**Task inputs:**

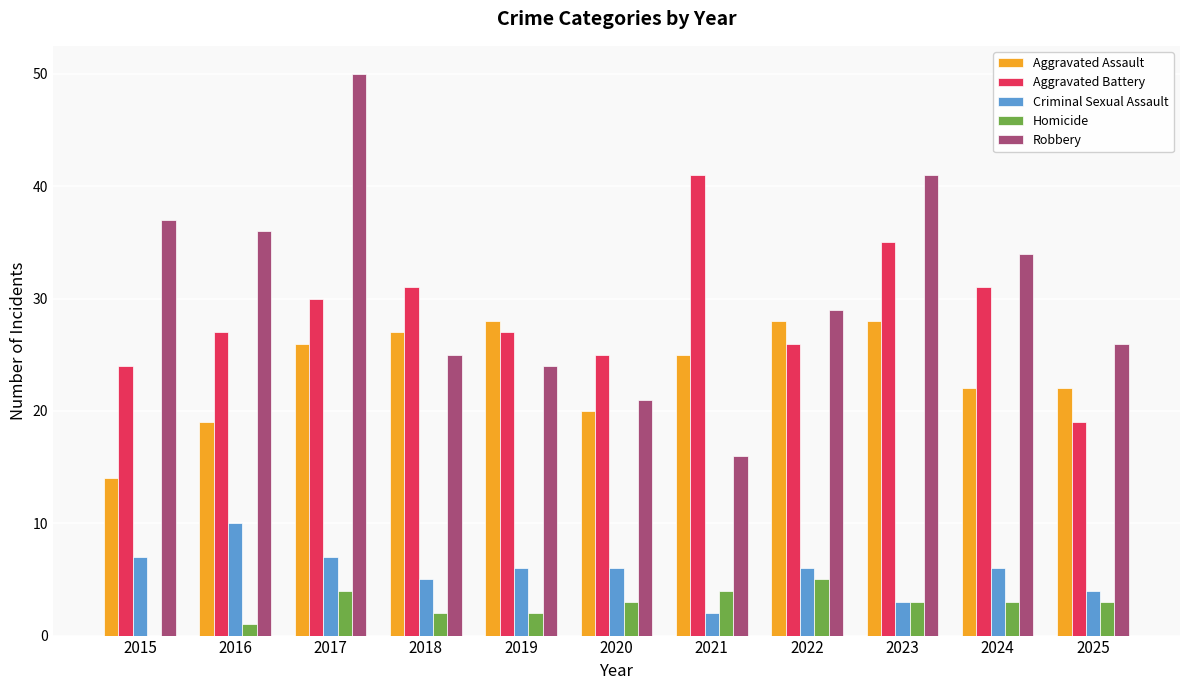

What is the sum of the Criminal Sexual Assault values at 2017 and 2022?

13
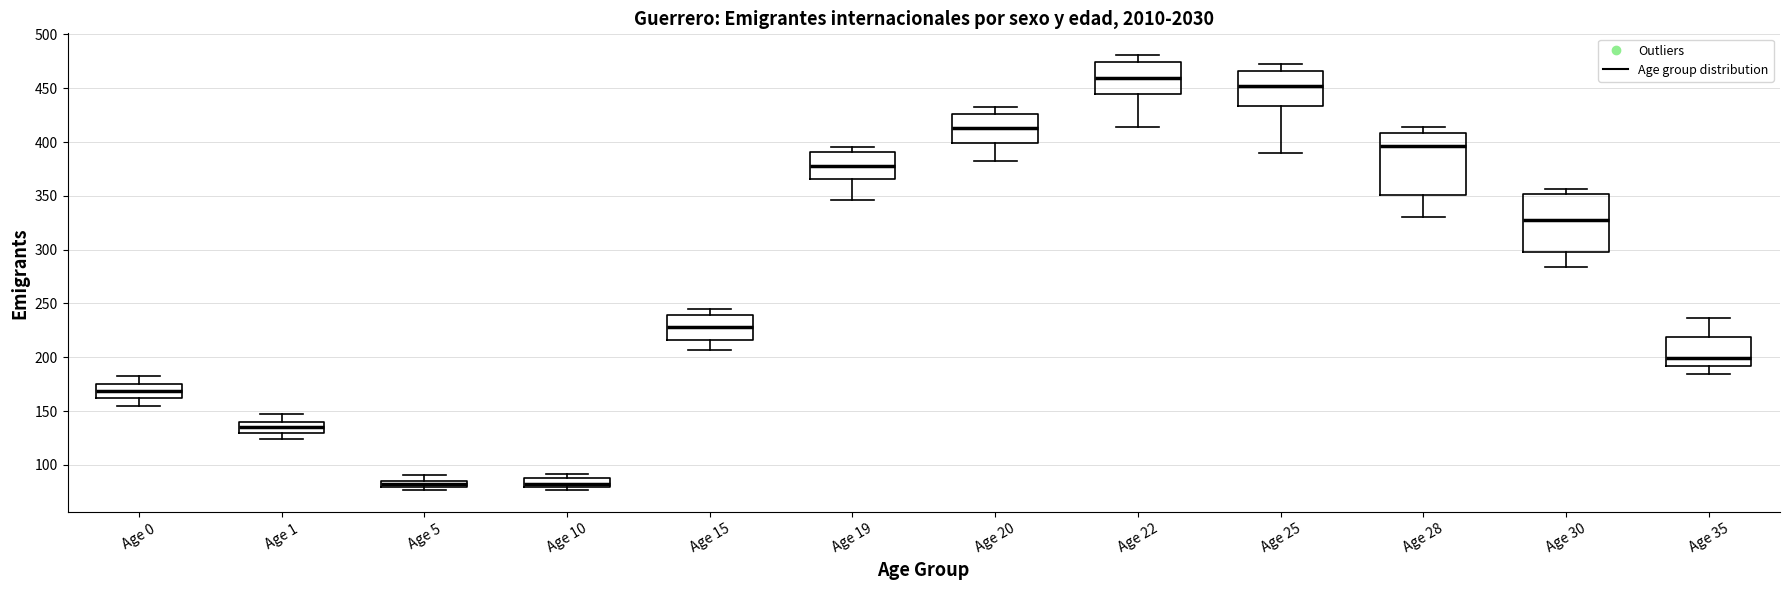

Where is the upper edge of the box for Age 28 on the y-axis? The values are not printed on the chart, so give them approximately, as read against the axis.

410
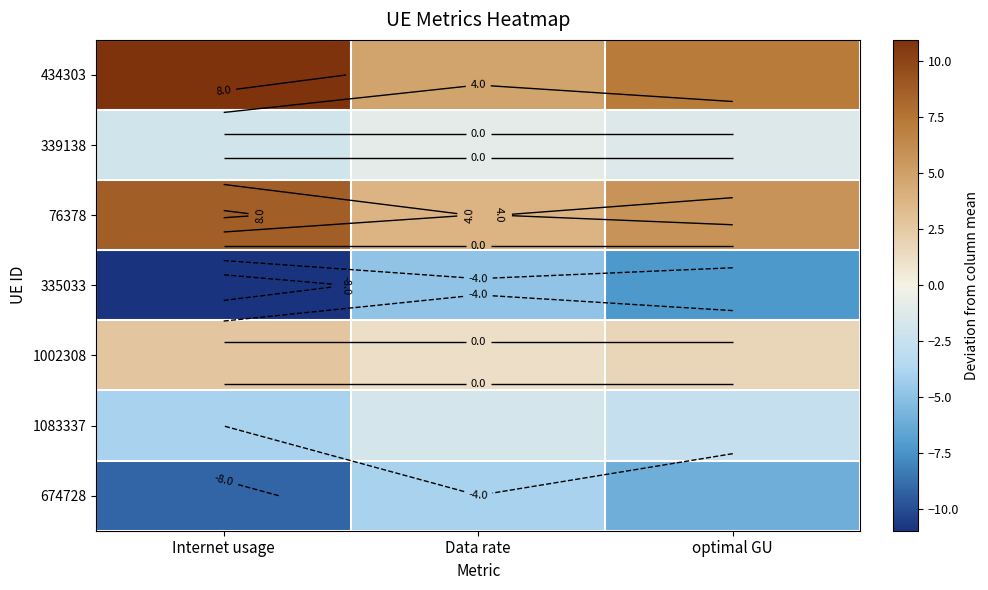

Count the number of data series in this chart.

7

**Your goal:** Recast the stretch from the line containing "Where is the" through the end of the records as a numbered list, skipping blank lines. Leave the pictures out of the list.

**Finished task:**
1. Where is the upper edge of the box for Age 28 on the y-axis? The values are not printed on the chart, so give them approximately, as read against the axis.
2. 410
3. Count the number of data series in this chart.
4. 7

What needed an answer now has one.